The Federal Trade Commission (FTC) filed the suit two years ago due to AT&T's marketing disclosures

August 30, 2016

A federal appeals court has thrown out a lawsuit filed against AT&T by the Federal Trade Commission (FTC) over the telecommunications company's marketing practices.

The FTC first filed the suit almost two years ago. AT&T had offered unlimited data plans in an effort to attract customers to the newly-launched iPhone, for which it was the exclusive carrier. A few years passed and other carriers began offering the iPhone as well as other smartphones, so AT&T stopped offering new unlimited plans.

However, it also informed existing customers that they would begin to see their data connections slow significantly upon using a certain amount of data per month. Upon reaching this data threshold, some customers were unable to use the data service at all until the start of the next month's billing cycle.

The FTC alleged that AT&T had failed to properly disclose the slowed-data program, as well as its potential consequences, to affected consumers. The agency claims that this violated Section 5 of the FTC Act, which prohibits business practices that are deceptive or unfair.

The problem is that the FTC Act also includes a "common carrier" stipulation making certain businesses exempt, including landline voice services. In 2015, the Open Internet Order reclassified wireless phone and data services for inclusion as part of the "common carrier" exemption.

AT&T claimed that the fact that its cell service included voice calling ought to shield it under the common carrier exemption, and as such, only the Federal Communications Commission (FCC) could bring this action against it.
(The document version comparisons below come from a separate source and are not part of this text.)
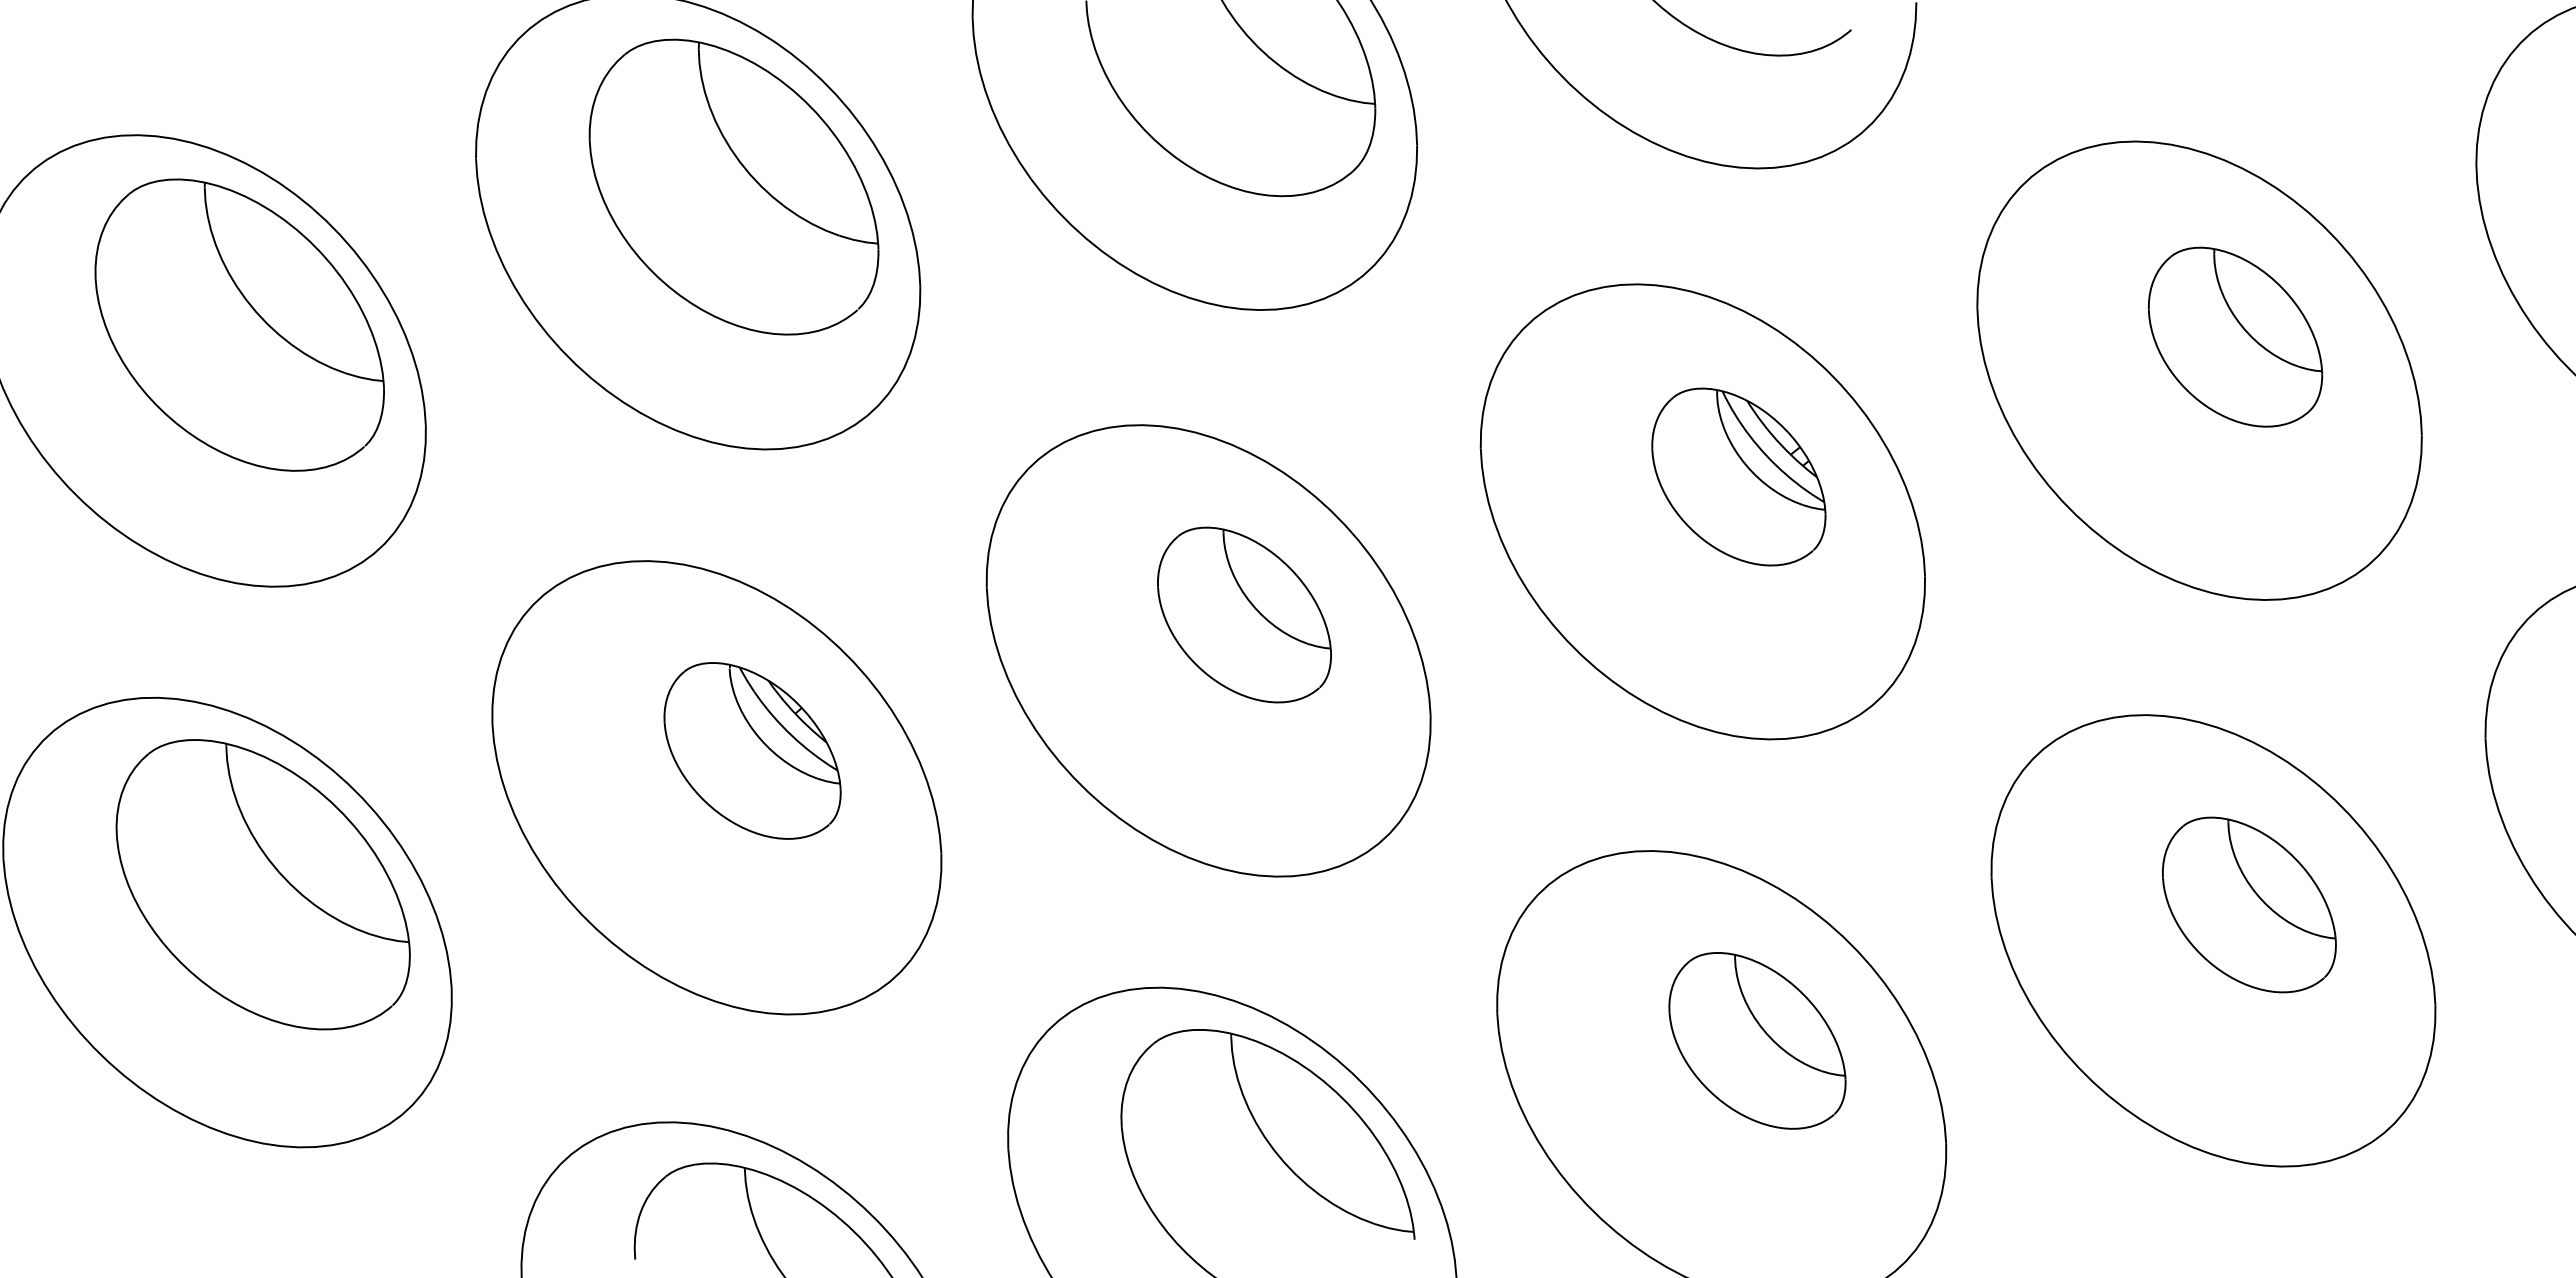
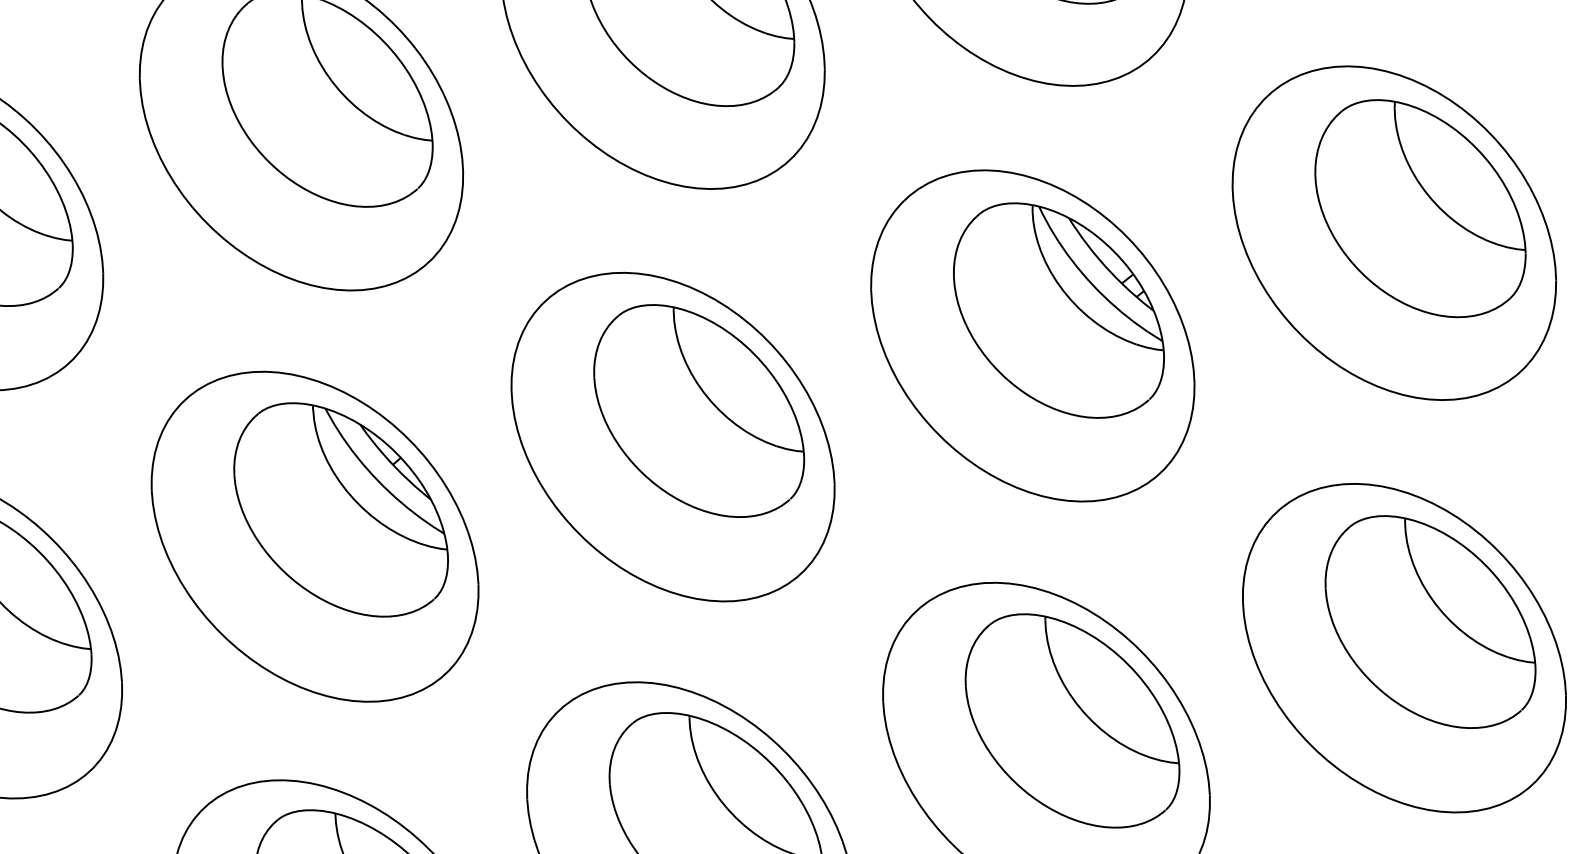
part: (2235, 337) -> (1420, 209), size x1.67
part: (1738, 476) -> (1058, 310), size x1.67
part: (1244, 614) -> (699, 410), size x1.67
part: (752, 750) -> (341, 509), size x1.67
part: (2249, 904) -> (1430, 621), size x1.67
part: (1757, 1040) -> (1072, 720), size x1.67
The FTC responded that AT&T had not been considered a common carrier at the time it allegedly violated the FTC Act and that the exemption can only be applied when such a carrier is "actually engaging in common carrier activity."

"In other words," says Consumerist, "because the FTC lawsuit is about a marketing disclosure and has nothing to do with whether or not throttling is allowed or fair to customers, the FTC was the correct agency to bring the action."

The District Court agreed at the time. However, AT&T appealed to the Ninth Circuit court. It argued that it was protected under the common carrier exemption even against alleged violations that are completely unrelated to the activities carried out by a common carrier.

The Ninth Circuit has agreed and ruled in favor of AT&T. It referred in its decision to the language used in the FTC Act, which makes generic, non-specific kinds of institutions such as "banks" and "Federal credit unions" exempt without requiring them to be actively carrying out the activity of banking.

The FTC disagrees with the ruling and is "considering [its] options for moving forward," according to a Commission representative. The agency can appeal the decision either to the full Ninth Circuit court or to the Supreme Court (SCOTUS).

"Every major wireless provider now includes forced arbitration clauses in their terms of service, meaning customers no longer have the right to file lawsuits or join in class actions against their phone company," says Consumerist. "If the Ninth Circuit ruling stands — or is upheld by SCOTUS — it could take away one of the few remaining ways to hold telephone companies accountable when they deceive a large number of American consumers."